- Born: Edwin Roscoe Shrader December 14, 1878 Quincy, Illinois, U.S.
- Died: January 18, 1960 La Cañada, California, U.S.
- Occupation: artist
- Spouse: Elisabeth Condit

= E. Roscoe Shrader =

American painter

E. Roscoe Shrader (14 December 1878 – 18 January 1960) was an American painter and art instructor known for his colorful, post-impressionistic landscapes, figures, and still lifes. He was head of faculty at the Otis Art Institute from 1919 to 1949, and was the president of the California Art Club (CAC) from 1924 to 1930, and again in 1934. He formed the Group of Eight, which included painters such as Mabel Alvarez, at his studio in Hollywood, California.

== Early life and education==
Born in 1878 in Quincy, Illinois, he moved to Los Angeles, California, in 1885, where his father taught in the physics and chemistry department at the University of Southern California (USC). Shrader attended Los Angeles High School and the Los Angeles Business College, which his father founded. He graduated from the Los Angeles Business College in 1895 and received his high school diploma in 1897 with a major in science.

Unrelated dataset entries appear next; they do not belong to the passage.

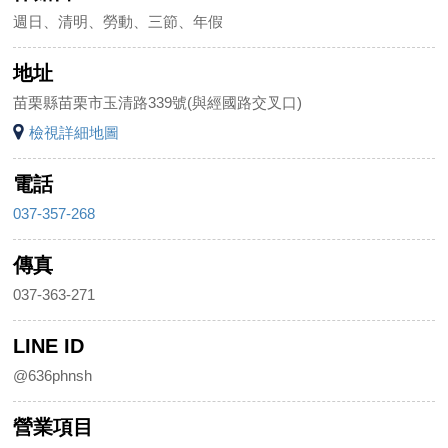
週日、清明、勞動、三節、年假
地址
苗栗縣苗栗市玉清路339號(與經國路交叉口)
檢視詳細地圖
電話
037-357-268
傳真
037-363-271
LINE ID
@636phnsh
營業項目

He was admitted to the School of the Art Institute of Chicago (SAIC) in 1901, where he studied for two years under influential professors such as John Christen Johansen, who taught luminism, tonalism, and impressionism, and Thomas Wood Stevens, a mural painter, etcher, and head of the illustration department. He subsequently studied under Howard Pyle, a well-known illustrator, at the Howard Pyle School of Illustration Art in Wilmington, Delaware, where Shrader met his wife, Elisabeth Condit.

== Career ==
Shrader’s first worked as an illustrator, contributing to books and magazines such as Scribner's Magazine, Harper’s, and The Century Magazine.

About 1914, he moved to New Hope, Pennsylvania, and joined the New Hope Art Colony of impressionists.

In 1917, Shrader returned to Los Angeles and began working for the Otis Art Institute after it was founded in 1918 as instructor in drawing, illustration, and composition, and as lecturer on anatomy. He became dean of the Otis Art Institute in 1923. Students of Shrader included Grace Vollmer, among others.

In 1924, Shrader was first elected president of the California Art Club, a position he held from 1924–1926, 1927–1930, and again in 1934.